When I click on the Education page, my heart stopped and I sat in awed silence for at least a full minute. I have heard of the profession alright, but I knew next to nothing about what it takes to actually become a medical illustrator. As it turns out, it actually requires training that is way more specialized than I thought. Currently, there are only 5 institutions in North America that offer an accredited graduate program in the field. And the coursework includes not only classes in illustration, design, etc, but also biomedical science classes such as anatomy and and pathology alongside medical students.

Could it be? It’s possible to have a graduate education, and a career, in both art and science? This sounded like something I wanted, and needed. And since the prerequisites include a slew of science classes, my coursework for the last 2 years have not been a total waste. But on the art side, I was sorely lacking. I have not taken a single art class since high school, and I have no respectable portfolio to speak of. But that’s ok. It’s not too late yet. I still had 3 semesters left, and if I still don’t feel like I have enough skill and a good enough portfolio before graduation, I’ll take a year off and work on it and apply the next year. Because for the first time in my life, I felt like I’ve found something I can do for the rest of my life. Something that would make me feel happy and fulfilled and… excited. I was actually excited about the possibilities that this future hold. For the first time in my life, I felt like I’ve found my calling.
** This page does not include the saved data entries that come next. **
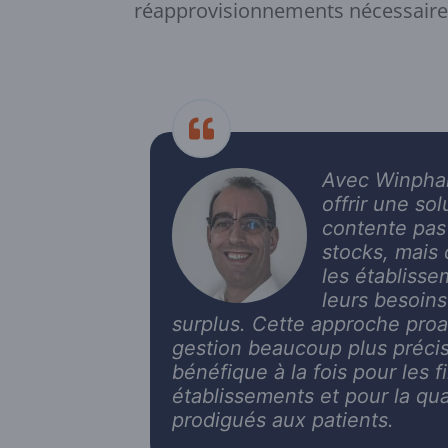
réapprovisionnements nécessaire
Avec Winpha
offrir une so
contente pas
stocks, mais 
les établisse
leurs besoins 
surplus. Cette approche pro
gestion beaucoup plus préci
bénéfique à la fois pour les 
établissements et pour la qua
prodigués aux patients.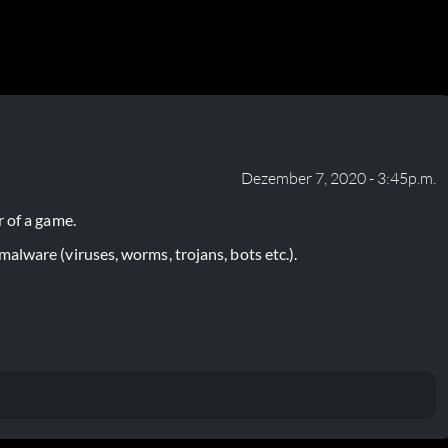
Dezember 7, 2020 - 3:45p.m.
 of a game.
lware (viruses, worms, trojans, bots etc.).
What a refreshing sensation. This is what it should feel like when you’ve found the right path for you. Not dread or despair or constant doubt. Almost miraculously, the fog that had been obscuring my future suddenly lifted. Now, not only do I clearly see what my past had been, I also see concrete, realistic, steps I can take in order to achieve a goal that I actually care about. Of course there are still questions and uncertainties, but these fill me with not fear or apprehension, but excitement and passion. Of course this is a departure from what I had originally planned for my life, but isn’t it finally time to take a leap? To take a step for the sake of my own dreams that I’ve neglected for so long?
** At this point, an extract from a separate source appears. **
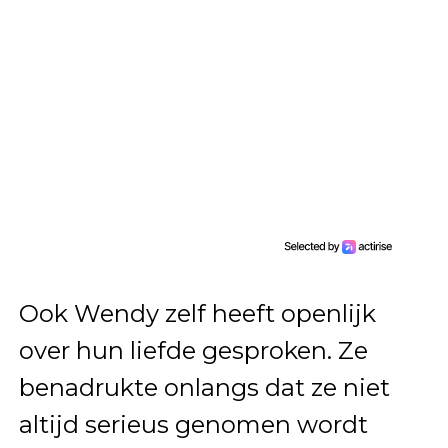
Ook Wendy zelf heeft openlijk
over hun liefde gesproken. Ze
benadrukte onlangs dat ze niet
altijd serieus genomen wordt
Some people might think me foolish for abandoning such a noble, prestigious, and lucrative career opportunity as medicine. My parents would probably fall into this category. When I had expressed the slightest interest in art therapy 2 summers ago, their reaction was that of extreme discouragement and disappointment. Anything less ambitious than medicine would seem to them as me not fulfilling my potential. I’m so brilliant and talented, they tell me, and if I give up now and choose to do anything else, I would be wasting what’s been given to me. But you know what? Sometimes giving up is the bravest decision.
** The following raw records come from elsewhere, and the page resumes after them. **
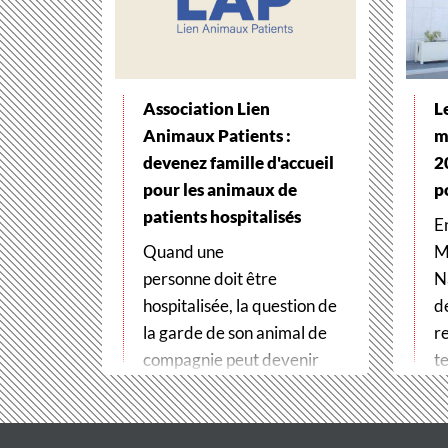
Association Lien
L
Animaux Patients :
m
devenez famille d'accueil
2
pour les animaux de
p
patients hospitalisés
E
Quand une
M
personne doit être
N
hospitalisée, la question de
d
la garde de son animal de
r
compagnie peut devenir
te
un véritable frein
t
aux soins. Pour…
So I fully recognize that I may not get the support that I would like from my parents, emotional, financial, or otherwise. But that’s ok. I can turn to other people for support. I can get a loan to pay for school. It’s not their life. It’s mine. And I need to do this for me. Even if I fail, even if I find out that maybe after all, I want to change my mind again and do something else, I need to do it so that I won’t be regretting it for the rest of my life.

I don’t need anyone else’s permission to do what I feel is right for me. Sure, my new goal my not be nearly as ambitious in the conventional sense as my previous one, but that’s not what matters. I may have been ambitious before, but that ambition lacked the passion to drive it. My heart was not in it, and the resulting misery is something that I would rather not experience ever again.

What is ambition without passion? Nothing but an empty chase after a dream that’s not your own.

This time, it’s going to be different. On the verge of turning 21, and with that, of growing up, I think I’ve finally found a good answer to the question we’ve all been asked so frequently as children. This time, the answer fills me with both ambition and passion. And that’s the way it should be.